Valentin Antonovich Penkovskii
Pen’kovskii, Valentin Antonovich
Born Apr. 1 (14), 1904, in Mogilev; died Apr. 26, 1969, in Minsk. Soviet military commander, general of the army (1961). Member of the CPSU from 1926.
Pen’kovskii entered the Red Army in 1920 and fought in the Civil War of 1918–20. He graduated from the Central Executive Committee of the Byelorussian SSR Combined Byelorussian Military School in 1927 and from the Higher Academic Training Courses of the Military Academy of the General Staff in 1947. In the Great Patriotic War (1941–45), he saw service on the Southwestern, Stalingrad, Don, Voronezh, Leningrad, First and Second Baltic, and First Far Eastern fronts as chief of staff of the directorate of air defense of the Southwestern Front, air defense chief of an army, commander of a rifle division in 1941–42, and chief of staff of the Twenty-first, Sixth Guards, and Twenty-fifth armies from 1942 to 1945.

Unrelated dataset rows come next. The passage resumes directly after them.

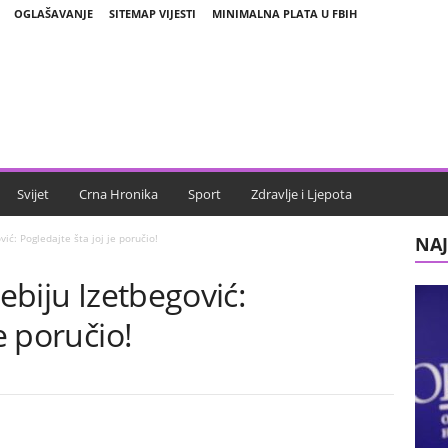
OGLAŠAVANJE
SITEMAP VIJESTI
MINIMALNA PLATA U FBIH
Svijet
Crna Hronika
Sport
Zdravlje i Ljepota
vić: Pogledajte šta joj je poručio!
NAJ
Sebiju Izetbegović:
e poručio!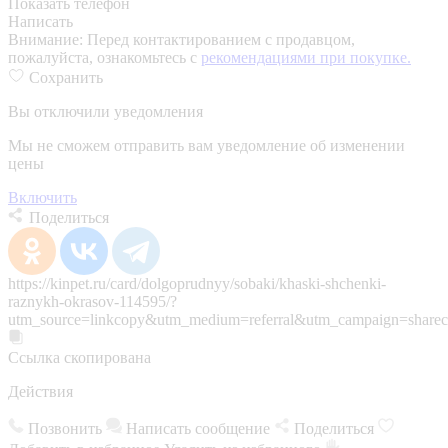
Показать телефон
Написать
Внимание:
Перед контактированием с продавцом,
пожалуйста, ознакомьтесь с
рекомендациями при покупке.
Сохранить
Вы отключили уведомления
Мы не сможем отправить вам уведомление об изменении
цены
Включить
Поделиться
https://kinpet.ru/card/dolgoprudnyy/sobaki/khaski-shchenki-
raznykh-okrasov-114595/?
utm_source=linkcopy&utm_medium=referral&utm_campaign=sharec
Ссылка скопирована
Действия
Позвонить
Написать сообщение
Поделиться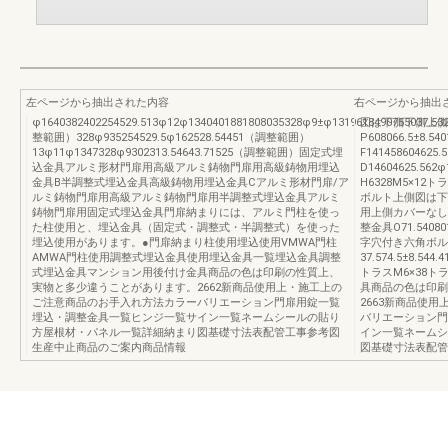
左ページから抽出された内容
右ページから抽出
φ1640382402254529.513φ12φ1340401881808035328φ9±φ1319618490755037.532
図は下側下側上側
整範囲）328φ935254529.5φ162528.54451（調整範囲）
P608066.5±8.54
13φ11φ1347328φ9302313.54643.71525（調整範囲）固定式埋
F14145860462
込金具アルミ形材門扉用高級アルミ鋳物門扉用高級鋳物用埋込
D14604625.56
金具B半調整式埋込金具高級鋳物用埋込金具Cアルミ形材門扉/ア
H6328M5×12ト
ルミ鋳物門扉用高級アルミ鋳物門扉用半調整式埋込金具アルミ
ボルト上側図は下側下
鋳物門扉用固定式埋込金具門扉納まりには、アルミ門柱を使っ
用上側カバーなし
た柱使用と、埋込金具（固定式・調整式・半調整式）を使った
整金具O71.5408
埋込使用があります。●門扉納まり柱使用埋込使用VMWA門柱
字穴付き六角ボル
AMWA門柱使用調整式埋込金具使用埋込金具一覧埋込金具調整
37.574.5±8.544.
式埋込金具マンション用後付け金具商品の色は印刷の性質上、
トラスM6×38
実物と多少違うことがあります。2662新商品使用上・施工上の
具商品の色は印刷
ご注意商品のお手入れ方法カラーバリエーション門扉用錠一覧
2663新商品使
埋込・調整金具一覧ヒンジ一覧サイン一覧ネームシールの貼り
バリエーション門
方屋根材・パネル一覧詳細納まり図基礎寸法表配管工事参考図
イン一覧ネームシ
生産中止商品のご案内商品情報
図基礎寸法表配管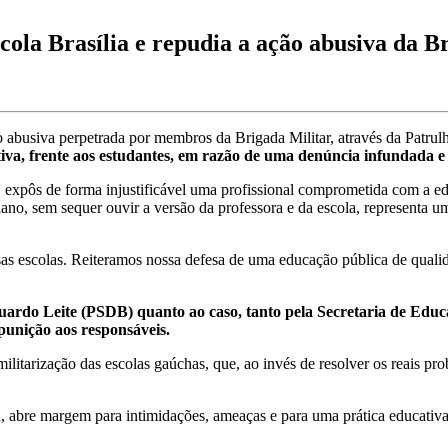
ola Brasília e repudia a ação abusiva da B
 abusiva perpetrada por membros da Brigada Militar, através da Patrul
tiva, frente aos estudantes, em razão de uma denúncia infundada e
, expôs de forma injustificável uma profissional comprometida com a 
iano, sem sequer ouvir a versão da professora e da escola, representa um 
 escolas. Reiteramos nossa defesa de uma educação pública de qualidad
rdo Leite (PSDB) quanto ao caso, tanto pela Secretaria de Educa
punição aos responsáveis.
militarização das escolas gaúchas, que, ao invés de resolver os reais 
, abre margem para intimidações, ameaças e para uma prática educativ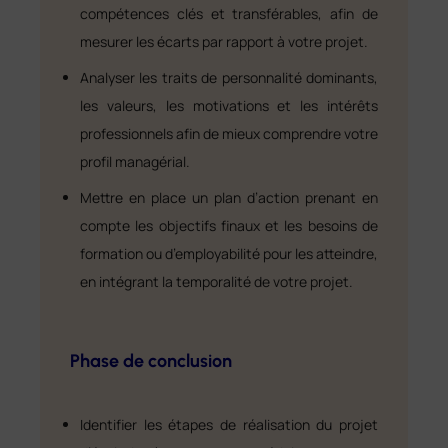
compétences clés et transférables, afin de
mesurer les écarts par rapport à votre projet.
Analyser les traits de personnalité dominants,
les valeurs, les motivations et les intérêts
professionnels afin de mieux comprendre votre
profil managérial.
Mettre en place un plan d’action prenant en
compte les objectifs finaux et les besoins de
formation ou d’employabilité pour les atteindre,
en intégrant la temporalité de votre projet.
Phase de conclusion
Identifier les étapes de réalisation du projet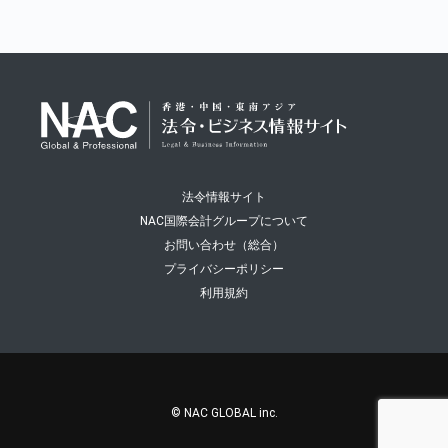
法令情報サイト
NAC国際会計グループについて
お問い合わせ（総合）
プライバシーポリシー
利用規約
© NAC GLOBAL inc.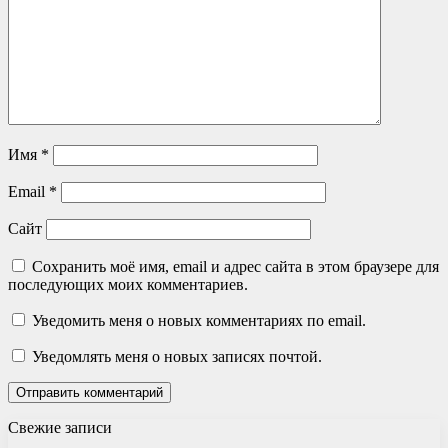
Имя
*
Email
*
Сайт
Сохранить моё имя, email и адрес сайта в этом браузере для
последующих моих комментариев.
Уведомить меня о новых комментариях по email.
Уведомлять меня о новых записях почтой.
Свежие записи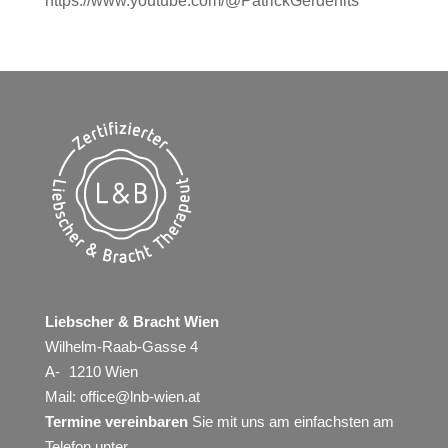
https://www.youtube.com/@PatrickGerdenits
Liebscher & Bracht Wien
Wilhelm-Raab-Gasse 4
A- 1210 Wien
Mail:
office@lnb-wien.at
Termine vereinbaren
Sie mit uns am einfachsten am
Telefon unter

After the war, Pen’kovskii served as chief of staff of the Ciscar-pathian, Maritime, Transbaikal, and Far Eastern military districts from 1946 to 1956. In March 1956 he became commander of the troops of the Far Eastern Military District and later of the Byelorussian Military District. He became deputy minister of defense of the USSR for combat training in July 1964. He was appointed military inspector-adviser of the Group of Inspectors General of the Ministry of Defense of the USSR in May 1968. He became a candidate member of the Central Committee of the CPSU in 1961. He was a deputy to the fifth through seventh convocations of the Supreme Soviet of the USSR.
Pen’kovskii was awarded two Orders of Lenin, five Orders of the Red Banner, two Orders of Kutuzov First Class, the Order of Kutuzov Second Class, the Order of Suvorov Second Class, various medals, and an order of the Polish People’s Republic.